One surprising survivor is Sogenal Limited, which is neither known to have a large capital asset, nor has ever produced a single barrel of oil.
Two of the 11 remaining bidders in the current round are, expectedly, Seplat, Africa’s largest homegrown hydrocarbon producing company and First Hydrocarbon Nigeria, a local subsidiary of London listed Afren Plc. Three other survivors are Seven Energy, Britannia U and Amni International Petroleum. Seven Energy holds equity in a string of assets in the basin, including interests in Seplat operated OMLs 4, 38 and 41; Britannia U is the operator of the 2,200BOPD Ajapa marginal field in Chevron held OML 90, located in shallow offshore western Niger Delta. Amni has operated and non-operated assets in Southeast offshore Niger Delta and has invested heavily in some of the consortia who’d bought the country’s power generating companies.
The presence of Sogenal and Brittania U among winners of the first round has thrown up questions regarding how the winners were selected. “We put in over $700Million as bid, we are a producing company with some track record, and we bid for the three leases as a package, so we think we are eminently qualified”, says one company which claims it has stronger oilfield footprint than some of those who won.
The weeding was made after all the indicative offers were received on July 29, 2013, a month and half after Chevron kick-started the process by inviting 20 companies. Between June 15 and July 10 however, other companies had made it, kicking and screaming, into the bidders’ list, shooting the number to 36.

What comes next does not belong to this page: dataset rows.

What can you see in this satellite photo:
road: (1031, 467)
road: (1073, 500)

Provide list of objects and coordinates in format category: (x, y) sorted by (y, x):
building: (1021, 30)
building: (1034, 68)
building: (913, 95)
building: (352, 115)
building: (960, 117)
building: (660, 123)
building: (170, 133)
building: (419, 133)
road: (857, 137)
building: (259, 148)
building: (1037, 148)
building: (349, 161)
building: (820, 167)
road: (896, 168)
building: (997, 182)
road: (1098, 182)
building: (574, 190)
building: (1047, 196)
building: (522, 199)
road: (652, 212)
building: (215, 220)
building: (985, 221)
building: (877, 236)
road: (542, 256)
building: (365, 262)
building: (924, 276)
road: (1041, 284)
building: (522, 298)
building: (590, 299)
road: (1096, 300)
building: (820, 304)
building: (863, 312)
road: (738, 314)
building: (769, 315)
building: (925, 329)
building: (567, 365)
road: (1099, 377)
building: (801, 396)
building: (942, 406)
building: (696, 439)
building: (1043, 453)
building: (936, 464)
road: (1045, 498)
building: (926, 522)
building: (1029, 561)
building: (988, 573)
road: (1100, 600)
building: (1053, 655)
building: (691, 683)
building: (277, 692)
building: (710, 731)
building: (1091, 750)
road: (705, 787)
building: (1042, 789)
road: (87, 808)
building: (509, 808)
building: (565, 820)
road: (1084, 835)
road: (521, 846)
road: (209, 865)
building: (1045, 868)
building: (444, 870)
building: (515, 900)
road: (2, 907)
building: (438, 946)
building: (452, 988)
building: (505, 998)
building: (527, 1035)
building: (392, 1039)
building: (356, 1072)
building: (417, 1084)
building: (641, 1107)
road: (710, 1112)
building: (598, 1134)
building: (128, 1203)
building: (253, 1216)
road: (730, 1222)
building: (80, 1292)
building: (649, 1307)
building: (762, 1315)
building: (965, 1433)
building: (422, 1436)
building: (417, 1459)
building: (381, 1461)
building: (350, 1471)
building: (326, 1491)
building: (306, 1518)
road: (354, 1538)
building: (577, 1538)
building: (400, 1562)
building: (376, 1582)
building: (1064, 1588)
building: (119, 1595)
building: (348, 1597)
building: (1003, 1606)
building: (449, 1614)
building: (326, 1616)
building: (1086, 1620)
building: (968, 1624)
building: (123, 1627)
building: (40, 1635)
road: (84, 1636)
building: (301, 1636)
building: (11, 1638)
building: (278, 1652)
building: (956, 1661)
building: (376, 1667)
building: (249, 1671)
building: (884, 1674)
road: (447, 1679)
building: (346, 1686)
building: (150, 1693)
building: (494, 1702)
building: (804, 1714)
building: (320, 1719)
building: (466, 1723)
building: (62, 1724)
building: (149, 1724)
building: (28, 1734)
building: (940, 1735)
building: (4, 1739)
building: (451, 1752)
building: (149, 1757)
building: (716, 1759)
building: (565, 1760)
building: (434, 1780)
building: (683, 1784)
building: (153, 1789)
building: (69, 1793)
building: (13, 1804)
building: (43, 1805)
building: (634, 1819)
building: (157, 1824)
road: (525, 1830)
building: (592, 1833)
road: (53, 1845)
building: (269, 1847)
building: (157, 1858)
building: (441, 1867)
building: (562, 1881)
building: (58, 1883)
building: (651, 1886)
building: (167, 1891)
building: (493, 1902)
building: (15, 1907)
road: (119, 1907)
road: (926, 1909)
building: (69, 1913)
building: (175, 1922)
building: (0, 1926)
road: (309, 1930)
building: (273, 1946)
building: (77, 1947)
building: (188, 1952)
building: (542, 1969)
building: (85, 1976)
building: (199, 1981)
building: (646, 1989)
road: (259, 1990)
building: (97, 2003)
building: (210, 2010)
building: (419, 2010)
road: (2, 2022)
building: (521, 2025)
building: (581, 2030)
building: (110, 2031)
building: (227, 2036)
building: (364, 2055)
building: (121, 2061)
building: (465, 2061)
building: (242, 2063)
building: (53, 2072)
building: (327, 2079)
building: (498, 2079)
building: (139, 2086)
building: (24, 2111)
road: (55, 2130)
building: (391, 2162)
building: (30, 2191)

Shell’s willingness to acquire one of the acreages has been widely reported in the media. The move is considered extraordinary, coming from a super-major. As a rule, companies interested in acquiring acreages from which majors are divesting in Nigeria are local firms and international independents, often as consortia. But Shell’s interest highlights the fact that the company is interested in large gas reserves to feed its ever growing impetus to export natural gas around the world. Shell and Chevron have for the past six years worked on joint field development plans for the straddling gas reservoirs in the Ohaji South field in Chevron’s OML 53 and Assa North pool in Shell’s OML 21. As such, Shell’s bid was for OML 53, which reportedly holds proven reserves of 299MMBOE (source again: Chevron’s Information Memorandum, quoting the Nigerian Department of Petroleum Resources (DPR)). It is not clear whether the Shell bid was rejected for its low price (reportedly $100MM) or because the company did not bid for the three blocks as a package, which Chevron would have preferred.
The second round bidders are currently in the Chevron data room in Houston, doing a more exhaustive evaluation of the assets than the Information Memorandum- on which the indicative offers were made- allowed.